>>>>

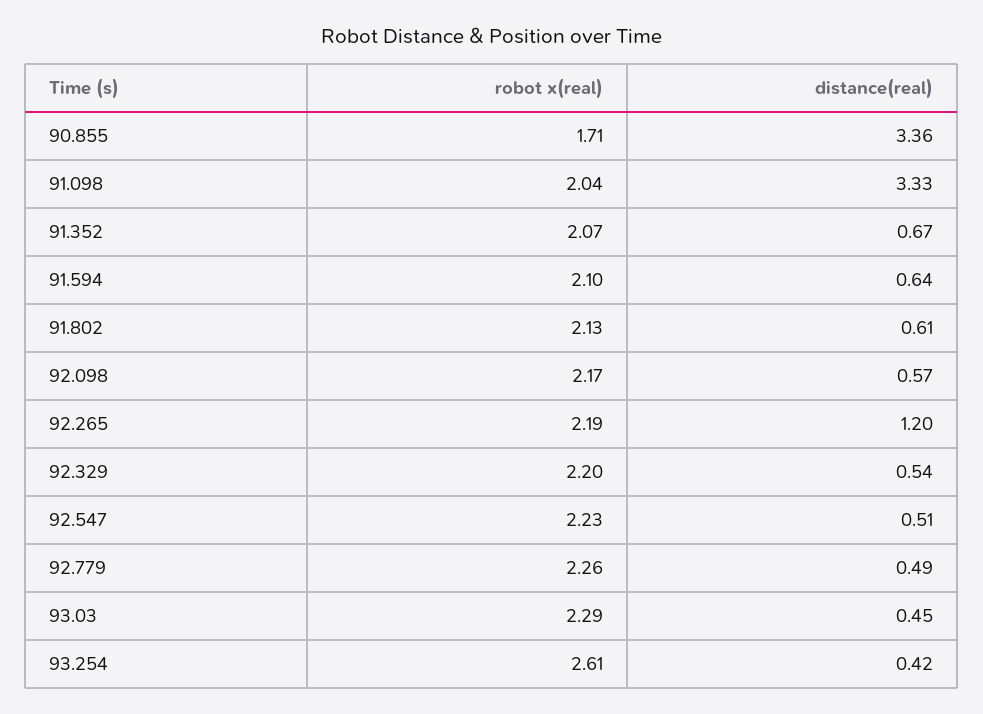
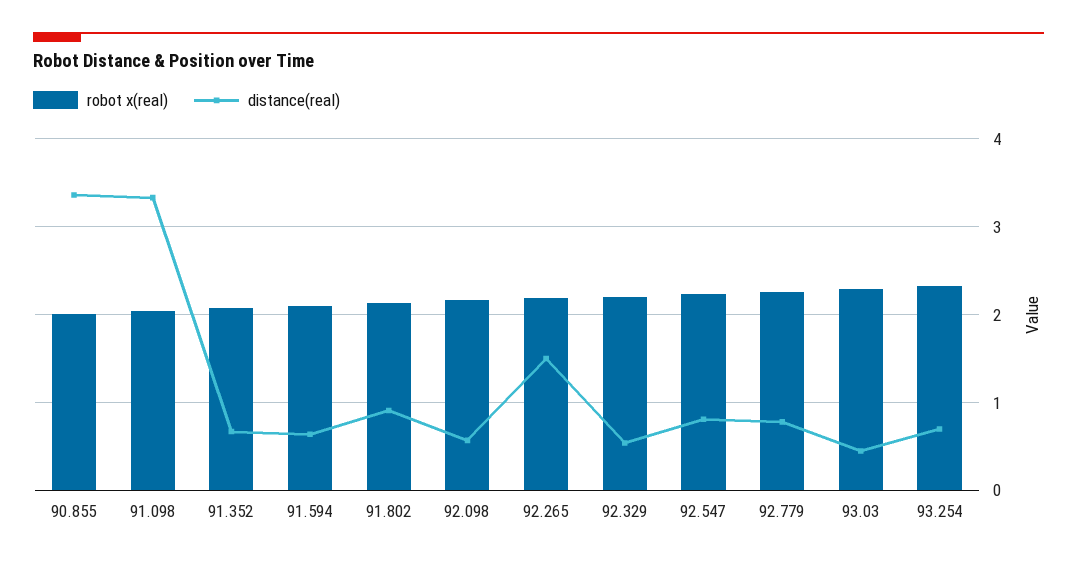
robot x(real), 90.855: 1.71 -> 2
distance(real), 91.802: 0.61 -> 0.9
distance(real), 92.265: 1.2 -> 1.5
distance(real), 92.547: 0.51 -> 0.8
distance(real), 92.779: 0.49 -> 0.8
robot x(real), 93.254: 2.61 -> 2.3
distance(real), 93.254: 0.42 -> 0.7

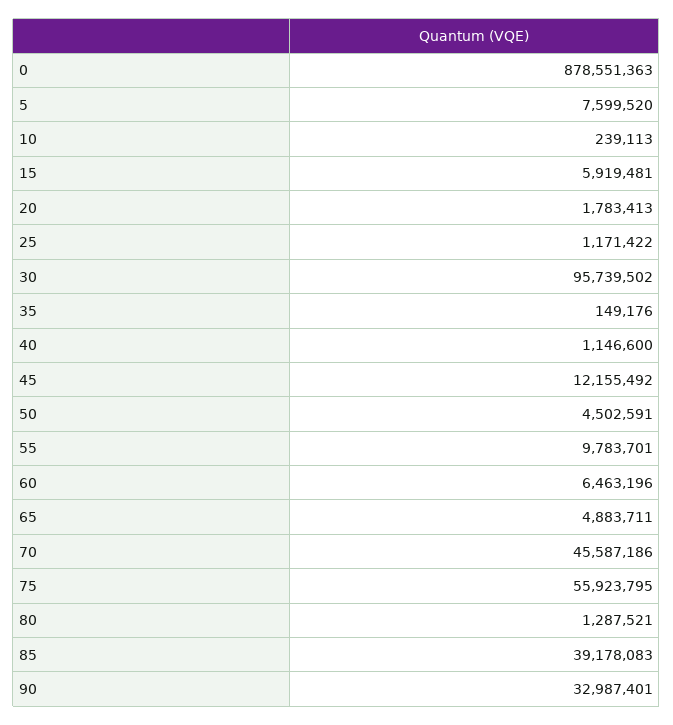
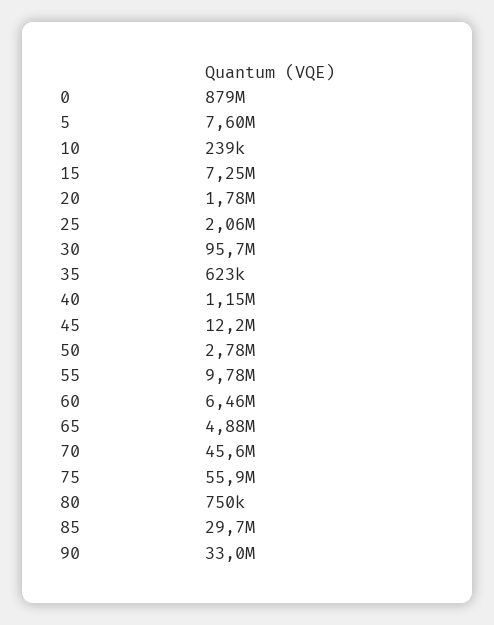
15: 5919481 -> 7250000
25: 1171422 -> 2060000
35: 149176 -> 623000
50: 4502591 -> 2780000
80: 1287521 -> 750000
85: 39178083 -> 29700000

<<<<

• Your instructions:
Every record is to be restated word for word, with the pictures left out.

• Your response:
robot x(real), 90.855: 1.71 -> 2
distance(real), 91.802: 0.61 -> 0.9
distance(real), 92.265: 1.2 -> 1.5
distance(real), 92.547: 0.51 -> 0.8
distance(real), 92.779: 0.49 -> 0.8
robot x(real), 93.254: 2.61 -> 2.3
distance(real), 93.254: 0.42 -> 0.7

15: 5919481 -> 7250000
25: 1171422 -> 2060000
35: 149176 -> 623000
50: 4502591 -> 2780000
80: 1287521 -> 750000
85: 39178083 -> 29700000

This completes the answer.